Dataset excerpts:
##########

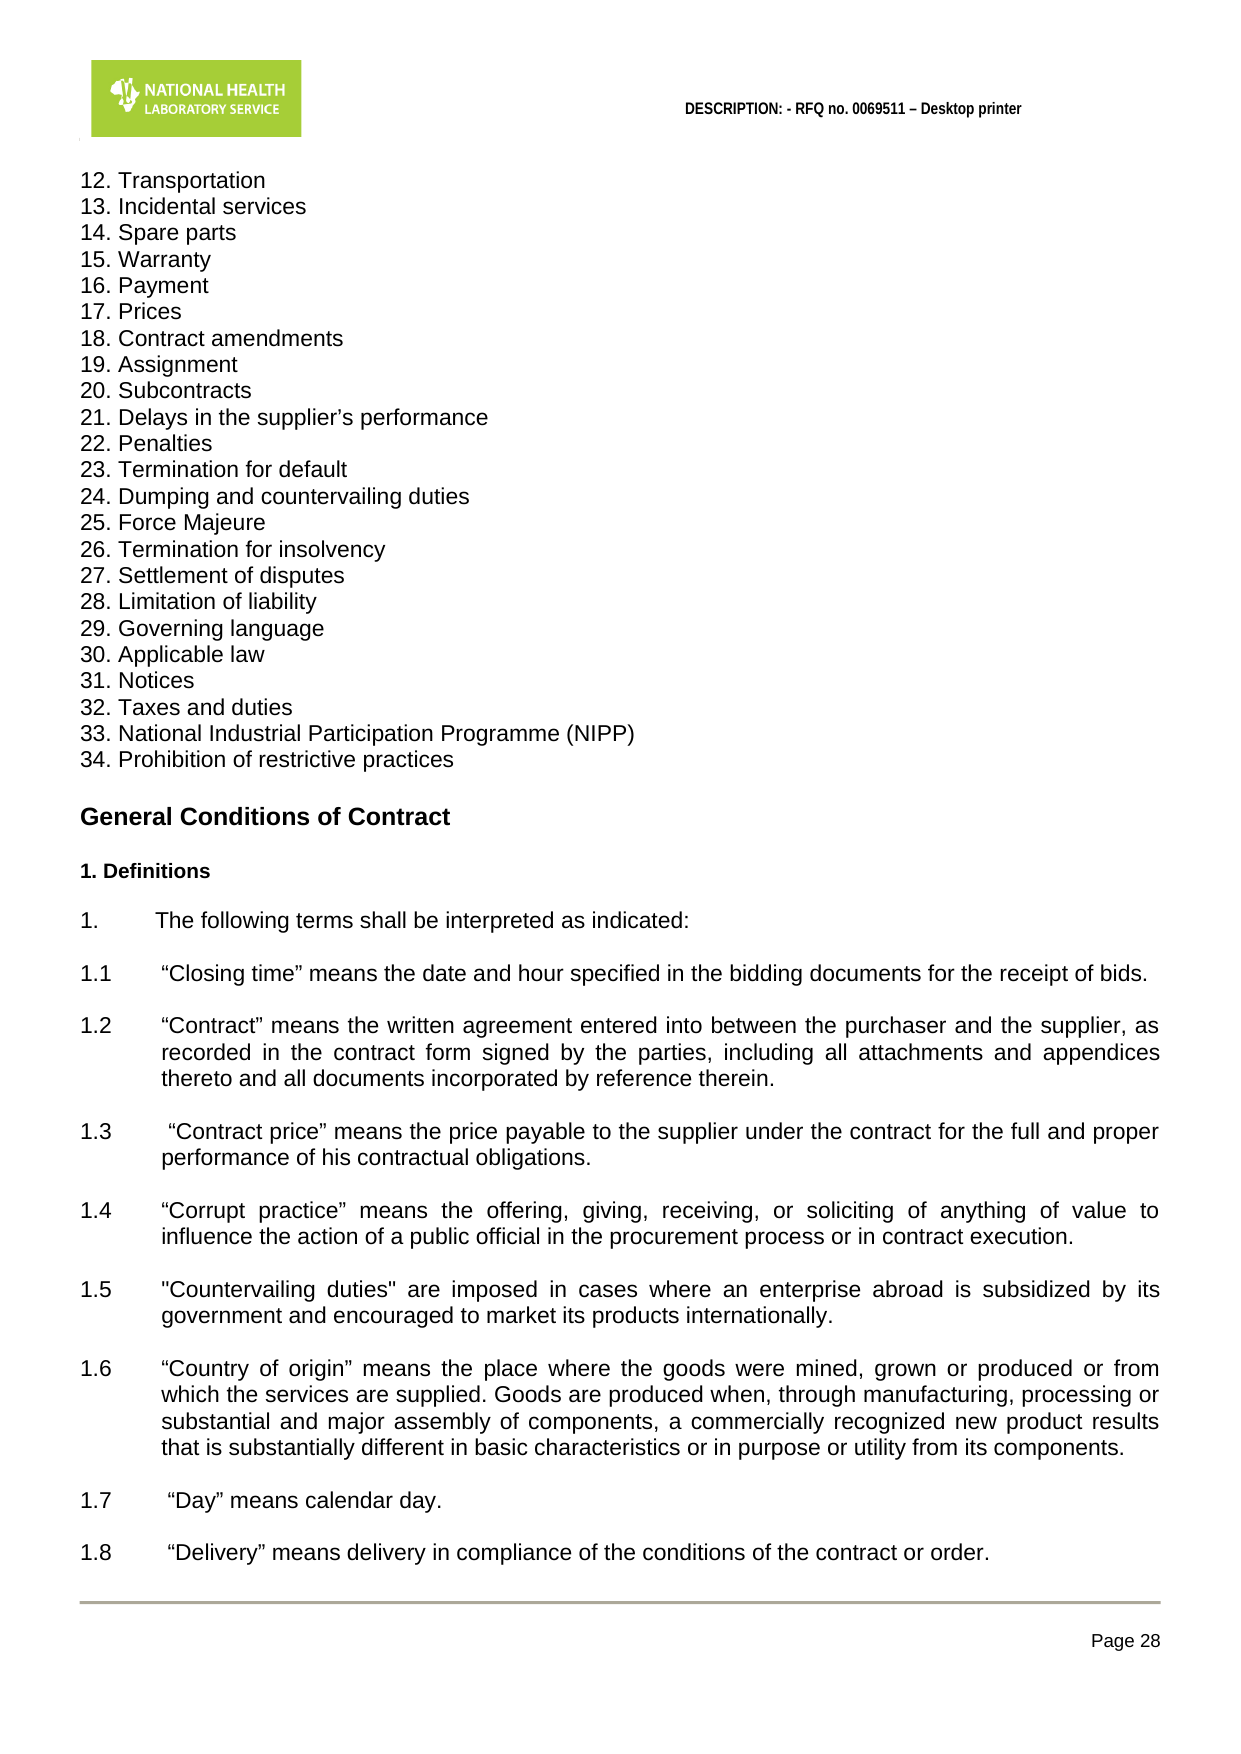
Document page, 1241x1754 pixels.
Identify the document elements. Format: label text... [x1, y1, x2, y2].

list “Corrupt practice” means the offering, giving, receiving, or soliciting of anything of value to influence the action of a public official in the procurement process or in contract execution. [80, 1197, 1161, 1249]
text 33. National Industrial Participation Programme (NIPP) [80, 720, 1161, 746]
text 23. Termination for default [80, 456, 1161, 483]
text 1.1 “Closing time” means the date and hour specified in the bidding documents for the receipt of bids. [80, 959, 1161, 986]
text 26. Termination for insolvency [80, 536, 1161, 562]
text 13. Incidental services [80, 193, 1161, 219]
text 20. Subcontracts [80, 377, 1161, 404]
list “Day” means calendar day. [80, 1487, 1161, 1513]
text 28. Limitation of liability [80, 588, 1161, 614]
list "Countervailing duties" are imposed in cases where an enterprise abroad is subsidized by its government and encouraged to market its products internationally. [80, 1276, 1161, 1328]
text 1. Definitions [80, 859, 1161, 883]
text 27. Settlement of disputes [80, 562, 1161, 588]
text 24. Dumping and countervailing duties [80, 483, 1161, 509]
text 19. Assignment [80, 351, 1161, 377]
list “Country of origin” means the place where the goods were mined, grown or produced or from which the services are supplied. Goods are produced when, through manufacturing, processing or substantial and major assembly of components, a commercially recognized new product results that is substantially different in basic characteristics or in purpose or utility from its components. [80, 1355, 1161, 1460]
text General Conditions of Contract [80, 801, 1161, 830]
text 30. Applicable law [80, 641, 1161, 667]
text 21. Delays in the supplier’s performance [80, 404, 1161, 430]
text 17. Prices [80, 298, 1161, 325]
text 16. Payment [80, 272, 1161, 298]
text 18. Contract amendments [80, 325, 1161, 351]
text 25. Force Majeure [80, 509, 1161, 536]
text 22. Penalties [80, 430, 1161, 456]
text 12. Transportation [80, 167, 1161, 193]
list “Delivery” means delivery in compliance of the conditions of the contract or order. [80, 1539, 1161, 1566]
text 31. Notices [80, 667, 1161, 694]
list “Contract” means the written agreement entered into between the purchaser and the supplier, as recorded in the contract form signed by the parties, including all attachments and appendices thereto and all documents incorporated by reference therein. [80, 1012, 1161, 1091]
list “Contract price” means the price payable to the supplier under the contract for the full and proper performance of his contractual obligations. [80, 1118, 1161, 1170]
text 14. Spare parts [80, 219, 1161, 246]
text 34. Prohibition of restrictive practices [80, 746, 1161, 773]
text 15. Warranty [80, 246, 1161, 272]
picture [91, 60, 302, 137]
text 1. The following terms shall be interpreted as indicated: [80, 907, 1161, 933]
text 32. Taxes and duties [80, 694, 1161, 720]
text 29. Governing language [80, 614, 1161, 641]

##########

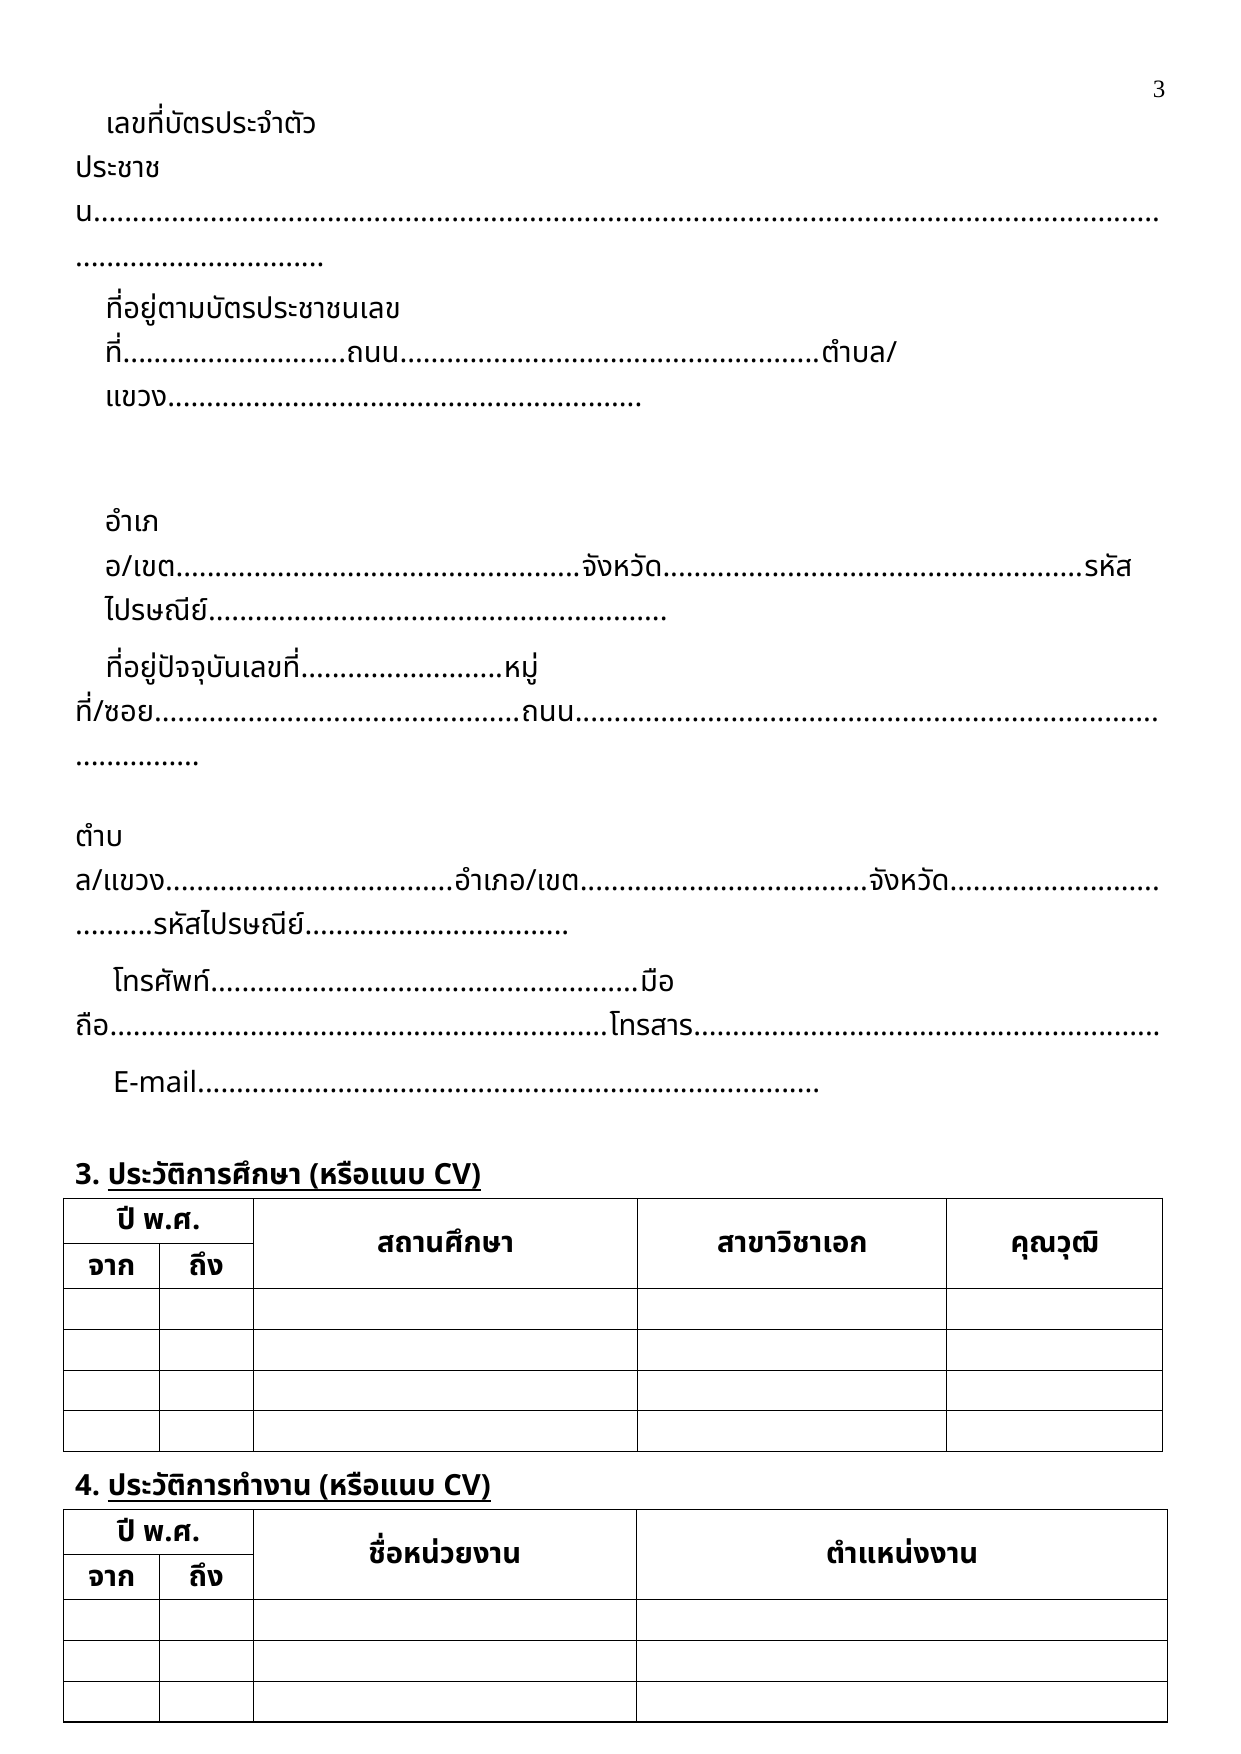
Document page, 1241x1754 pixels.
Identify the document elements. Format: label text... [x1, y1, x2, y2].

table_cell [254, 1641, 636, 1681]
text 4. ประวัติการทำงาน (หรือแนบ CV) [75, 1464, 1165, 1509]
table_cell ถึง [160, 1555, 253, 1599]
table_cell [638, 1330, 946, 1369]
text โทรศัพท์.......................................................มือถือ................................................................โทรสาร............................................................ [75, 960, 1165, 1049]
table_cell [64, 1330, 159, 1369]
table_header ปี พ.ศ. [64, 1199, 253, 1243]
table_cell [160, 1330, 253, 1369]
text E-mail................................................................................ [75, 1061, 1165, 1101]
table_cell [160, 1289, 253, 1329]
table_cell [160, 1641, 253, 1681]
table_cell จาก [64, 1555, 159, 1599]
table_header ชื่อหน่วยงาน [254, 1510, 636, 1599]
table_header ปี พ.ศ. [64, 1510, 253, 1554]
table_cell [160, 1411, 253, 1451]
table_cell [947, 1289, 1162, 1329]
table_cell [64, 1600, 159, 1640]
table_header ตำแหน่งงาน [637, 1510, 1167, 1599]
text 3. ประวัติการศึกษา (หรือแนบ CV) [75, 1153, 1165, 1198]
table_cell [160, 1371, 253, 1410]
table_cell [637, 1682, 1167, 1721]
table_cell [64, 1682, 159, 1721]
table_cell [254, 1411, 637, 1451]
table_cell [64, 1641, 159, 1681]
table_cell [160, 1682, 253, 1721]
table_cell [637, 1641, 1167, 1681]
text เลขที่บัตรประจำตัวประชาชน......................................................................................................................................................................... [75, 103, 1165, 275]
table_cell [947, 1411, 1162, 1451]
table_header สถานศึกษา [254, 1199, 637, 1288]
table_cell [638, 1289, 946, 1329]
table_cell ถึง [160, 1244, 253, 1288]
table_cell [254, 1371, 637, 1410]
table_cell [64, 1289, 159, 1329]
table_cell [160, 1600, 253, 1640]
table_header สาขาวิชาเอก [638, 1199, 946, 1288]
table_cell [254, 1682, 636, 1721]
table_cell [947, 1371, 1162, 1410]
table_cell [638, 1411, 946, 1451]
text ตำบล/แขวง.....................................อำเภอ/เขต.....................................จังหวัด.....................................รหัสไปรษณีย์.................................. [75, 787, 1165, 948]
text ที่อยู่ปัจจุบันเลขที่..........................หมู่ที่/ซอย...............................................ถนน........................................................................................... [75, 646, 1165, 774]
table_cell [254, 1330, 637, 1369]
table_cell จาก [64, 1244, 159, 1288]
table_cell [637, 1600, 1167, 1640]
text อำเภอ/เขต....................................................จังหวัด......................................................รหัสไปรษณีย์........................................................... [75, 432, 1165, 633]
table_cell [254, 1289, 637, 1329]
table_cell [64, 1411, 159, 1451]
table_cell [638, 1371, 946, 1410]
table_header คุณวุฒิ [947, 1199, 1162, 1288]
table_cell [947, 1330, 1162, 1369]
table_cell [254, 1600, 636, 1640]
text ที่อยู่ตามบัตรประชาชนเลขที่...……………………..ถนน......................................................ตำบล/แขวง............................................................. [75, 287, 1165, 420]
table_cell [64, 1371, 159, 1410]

##########

Task goal:
Each line from the material above that mentions the word "อำเภอ" needs to be copied.

Response area:
text ตำบล/แขวง.....................................อำเภอ/เขต.....................................จังหวัด.....................................รหัสไปรษณีย์.................................. [75, 787, 1165, 948]
text อำเภอ/เขต....................................................จังหวัด......................................................รหัสไปรษณีย์........................................................... [75, 432, 1165, 633]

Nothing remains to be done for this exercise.